Le restaurateur a donc été débouté et l’affaire a été renvoyée au fond à l’audience du Tribunal du 1er juillet 2020.
Cette décision semble logique au vu du cas d’espèce et il reviendra au juge du fond de trancher le litige.
Episode 3 :
Le Tribunal de commerce de BORDEAUX a lui aussi été saisi en référé à la requête d’un restaurateur à l’encontre de la compagnie Axa (affaire « Chez Aldo » au Pyla).
L’assureur a refusé sa garantie au motif que « sont exclues de la garantie les pertes d’exploitation lorsqu’à la date de la fermeture, au moins un établissement (…) fait l’objet, (…) d’une mesure de fermeture administrative pour une cause identique » et ce, dans le même département.
Il semble donc que les faits d’espèce soient les mêmes que ceux présentés au juge lyonnais.
La décision a été rendue le 23 juin et le juge des référés bordelais, tout comme celui de LYON, s’est déclaré incompétent au profit du juge du fond, et a également ordonné une expertise pour évaluer le montant des pertes d’exploitation.
Episode 4 :
Le Tribunal de commerce de MARSEILLE a quant à lui rendu une ordonnance de référé aux termes de laquelle il a indiqué que la clause d’exclusion ne saurait faire échec à l’application du contrat d’assurance souscrit par la société auprès d’AXA.
La compagnie a été condamnée à payer à son assuré une somme de 66.385 euros à titre de provision à valoir sur l’indemnité due au titre du contrat.
AXA a interjeté appel.
Episode 5 :
Ce 18 août 2020, le Tribunal de commerce de TOULOUSE, saisi au fond, a débouté le chef étoilé Michel SARRAN.
Il a considéré que la clause d’exclusion citée-ci-dessus ne prive pas l’obligation essentielle d’AXA de sa substance et qu’elle ne vide pas l’extension de garantie de sa substance.
Le chef étoilé a interjeté appel.
Episode 6 :
Le 24 août 2020, le Tribunal de commerce de TARASCON, a quant à lui rendu un jugement aux termes duquel il a condamné la compagnie à indemniser le restaurateur des pertes d’exploitation liées à la fermeture imposée de son établissement par les autorités administratives, soit une somme de 114.105,54 euros.

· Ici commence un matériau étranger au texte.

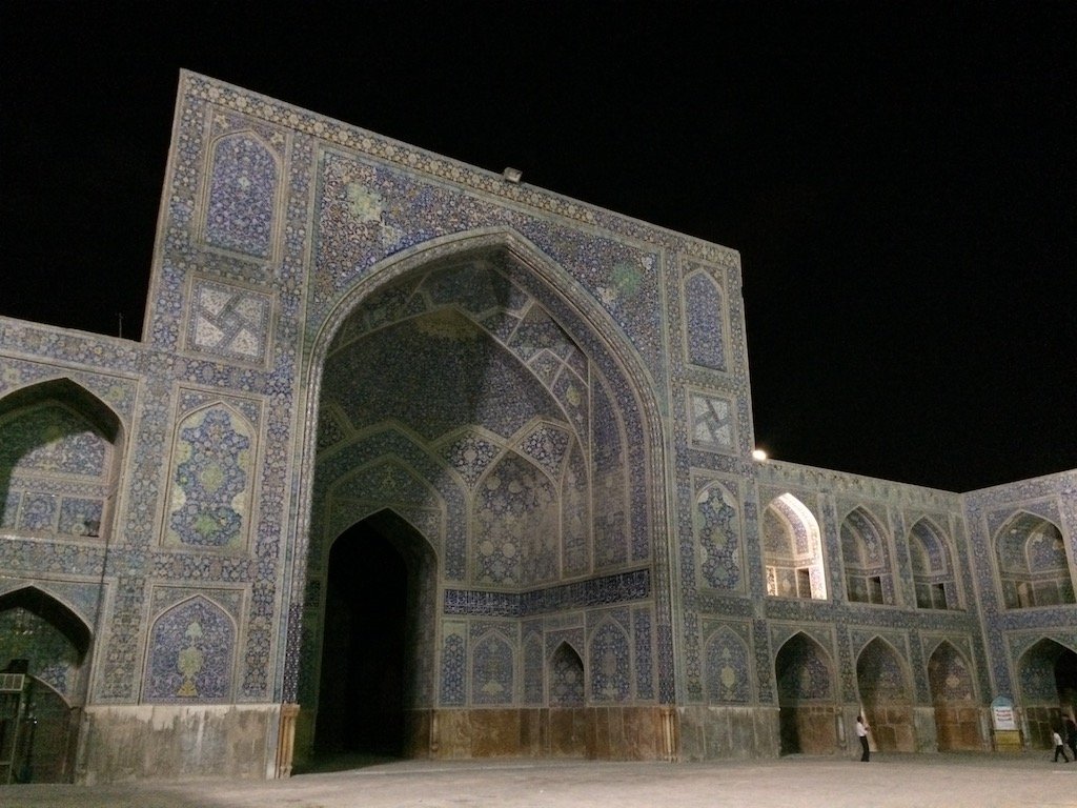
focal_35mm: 29
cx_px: 538
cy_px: 404
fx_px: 902
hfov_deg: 61.7
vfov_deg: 48.2
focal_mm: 4.15
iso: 500
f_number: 2.2
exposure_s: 1/17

Le Tribunal a considéré que dans la mesure où le terme épidémie n’est pas défini, la clause d’exclusion opposée par AXA est trop générale et « n’est ni formelle, ni limitée » et doit donc être déclarée comme non-écrite, en application de l’article 1170 du code civil car « ayant pour effet de vider de sa substance la garantie due par AXA » dans les cas d’épidémie.
La compagnie a interjeté appel.
Episode 7 :
Le même jour, le Tribunal de commerce de BOURG-EN-BRESSE a quant à lui débouté un autre restaurateur et considéré que « ladite clause définit les conditions précises de son champ d’application… et restreint le périmètre géographique au même département que l’établissement concerné » et qu’elle est donc « formelle et limitée ».
Là encore, le restaurateur a fait appel.
Des faits et contrats similaires ont donné lieu à des décisions en sens inverse.
Les Cour d’appel saisies devront trancher.